Clayton Wing sat behind the wheel of his taxi, third in a row of taxis at a cabstand just half a block from Cabot and Whitehall. It was Clay’s first day as a cab driver, and he was wondering why neither of the two cabs in front of him responded to Herbie’s call.
“Gentlemen, you know that the Whitehall customer is a yearly contract. Please let’s have a cab at the door on the double,” Herbie pleaded. Clayton Wing peered through the back window of the cab ahead of him. The driver was reading the paper and ignoring the radio call. He couldn’t see the driver of the first cab, but he saw that the car didn’t move. Finally, Clay pulled out from the curb. He paused along side of the first car and looked in at the driver. He was sipping coffee from a plastic doughnut-shop cup and he smiled and nodded at Clay, who pulled away and answered Herbie’s call.
“Thank you, sir,” Herbie said when Clay called in. “Get the fare at four-twelve Whitehall. They’ll meet you at the curb.” Clayton knew that Whitehall Road was twelve blocks of the richest homes in the city. Number four-twelve was one of the most exclusive, with a high brick wall that separated the property from the sidewalk and from view. High, ornate, wrought iron gates guarded the entrance and exit to the circular driveway.
Looking through the gate, Clay could see that the mansion was set well back from the road. A long ramp descended gradually along the granite wall from the back corner of the house until it touched down at the edge of the driveway. As he sat wondering, a woman in a wheelchair appeared around the back corner on the ramp. She had a briefcase and a small purse on her lap and she rolled her chair skilfully along the ramp and down the driveway. As she approached the gate, she pressed a small box on the armrest of her wheelchair and the gate swung open. Clay stepped out of the car as she rolled toward him.

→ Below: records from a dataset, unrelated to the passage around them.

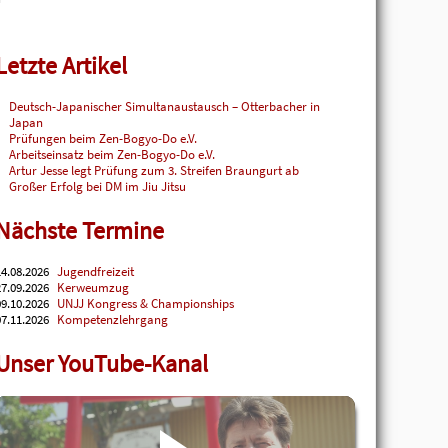
Letzte Artikel
Deutsch-Japanischer Simultanaustausch – Otterbacher in
Japan
Prüfungen beim Zen-Bogyo-Do e.V.
Arbeitseinsatz beim Zen-Bogyo-Do e.V.
Artur Jesse legt Prüfung zum 3. Streifen Braungurt ab
Großer Erfolg bei DM im Jiu Jitsu
Nächste Termine
4.08.2026
Jugendfreizeit
7.09.2026
Kerweumzug
9.10.2026
UNJJ Kongress & Championships
7.11.2026
Kompetenzlehrgang
Unser YouTube-Kanal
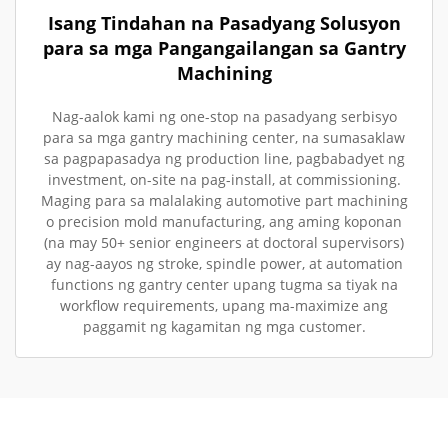
Isang Tindahan na Pasadyang Solusyon
para sa mga Pangangailangan sa Gantry
Machining
Nag-aalok kami ng one-stop na pasadyang serbisyo
para sa mga gantry machining center, na sumasaklaw
sa pagpapasadya ng production line, pagbabadyet ng
investment, on-site na pag-install, at commissioning.
Maging para sa malalaking automotive part machining
o precision mold manufacturing, ang aming koponan
(na may 50+ senior engineers at doctoral supervisors)
ay nag-aayos ng stroke, spindle power, at automation
functions ng gantry center upang tugma sa tiyak na
workflow requirements, upang ma-maximize ang
paggamit ng kagamitan ng mga customer.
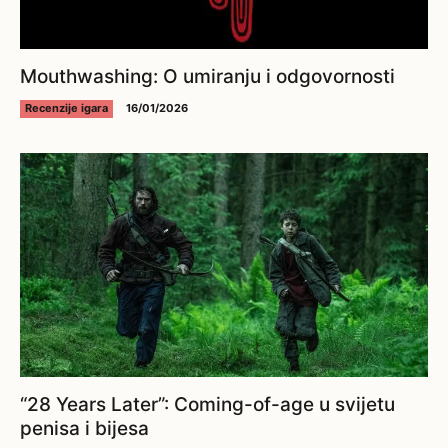
Mouthwashing: O umiranju i odgovornosti
Recenzije igara
16/01/2026
“28 Years Later”: Coming-of-age u svijetu
penisa i bijesa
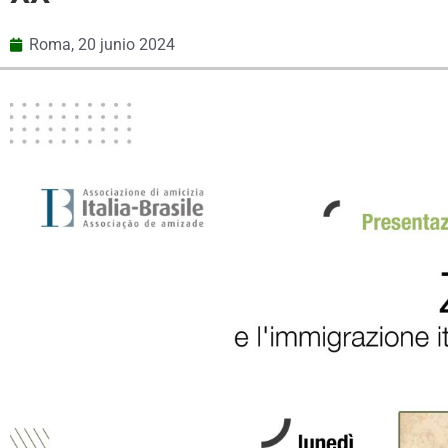
Roma,
20 junio 2024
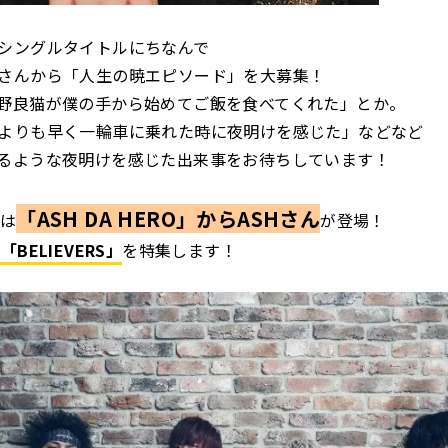
シングルタイトルにちなんで
さんから「人生の暁エピソード」を大募集！
野良猫が僕の手から始めてご飯を食べてくれた」とか。
よりも早く一輪車に乗れた時に夜明けを感じた」などなど
るような夜明けを感じた出来事をお待ちしています！
「ASH DA HERO」からASHさん
台は
が登場！
BELIEVERS」
を特集します！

“Good morning, ma’am,” he said. She didn’t look at Clayton, but locked her eyes on the cab door. She was about thirty-five years old, very small, with fine features and pale complexion. She wore no makeup and Clay noticed that her fine features needed no enhancement. Silver wire-framed glasses enhanced her pretty face, and a small silver cross hung on a chain around her neck. She wore a pleated plaid skirt that reached below her knees and a neat blazer over a crisp, white blouse that was buttoned to her throat.
Her calves and ankles, where they showed below the hem of her skirt down to the tops of her simple, black, low-heeled shoes were slim and beautifully shaped. He wondered why she needed a wheelchair.